[Hardware project source files]
────────────────────────────────────────
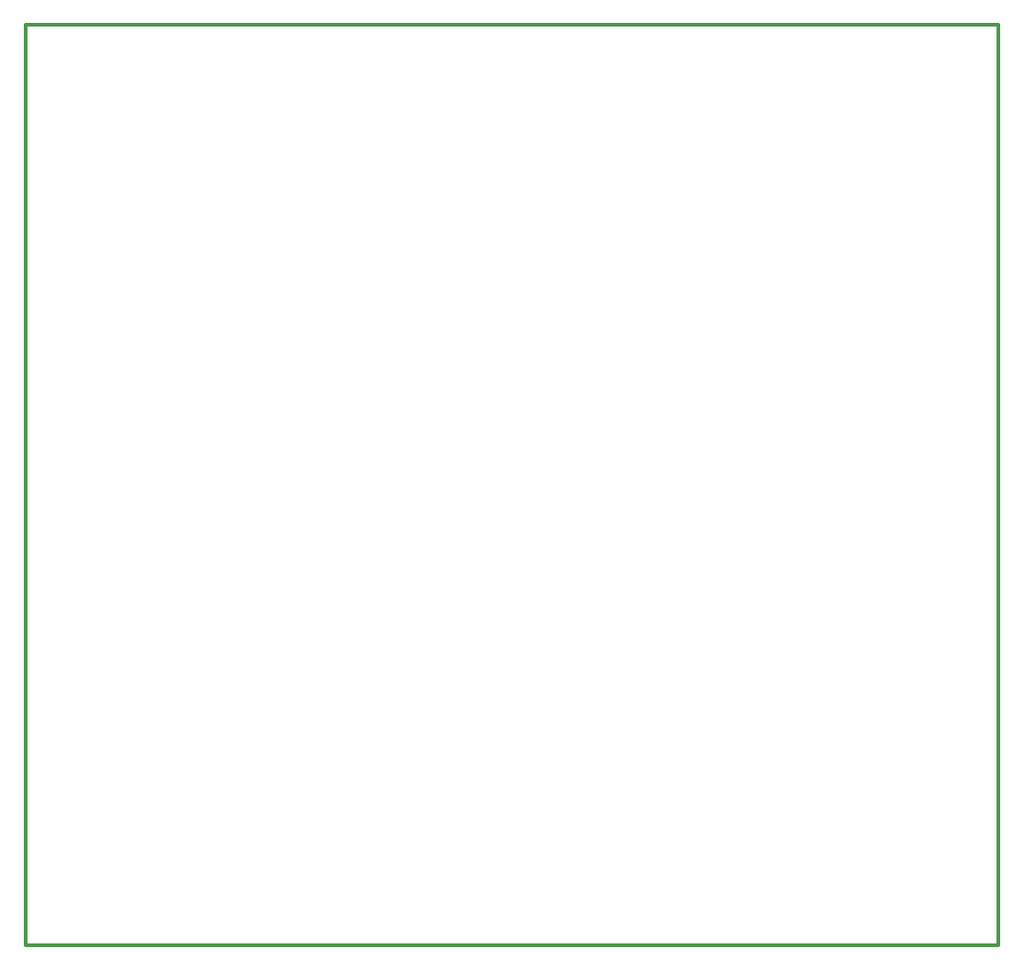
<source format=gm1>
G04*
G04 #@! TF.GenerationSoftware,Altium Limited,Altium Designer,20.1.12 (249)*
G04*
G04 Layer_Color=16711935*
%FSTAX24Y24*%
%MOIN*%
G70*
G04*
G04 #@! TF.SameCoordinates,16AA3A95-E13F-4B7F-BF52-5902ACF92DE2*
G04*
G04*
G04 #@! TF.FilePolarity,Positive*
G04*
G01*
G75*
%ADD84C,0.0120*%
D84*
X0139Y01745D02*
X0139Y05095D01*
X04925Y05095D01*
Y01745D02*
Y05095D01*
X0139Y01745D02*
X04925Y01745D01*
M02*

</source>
────────────────────────────────────────
## EXERCISE DESCRIPTION
Return the records exactly as they stand, and drop every picture.

## REPLY TO THE TASK
<source format=gm1>
G04*
G04 #@! TF.GenerationSoftware,Altium Limited,Altium Designer,20.1.12 (249)*
G04*
G04 Layer_Color=16711935*
%FSTAX24Y24*%
%MOIN*%
G70*
G04*
G04 #@! TF.SameCoordinates,16AA3A95-E13F-4B7F-BF52-5902ACF92DE2*
G04*
G04*
G04 #@! TF.FilePolarity,Positive*
G04*
G01*
G75*
%ADD84C,0.0120*%
D84*
X0139Y01745D02*
X0139Y05095D01*
X04925Y05095D01*
Y01745D02*
Y05095D01*
X0139Y01745D02*
X04925Y01745D01*
M02*

</source>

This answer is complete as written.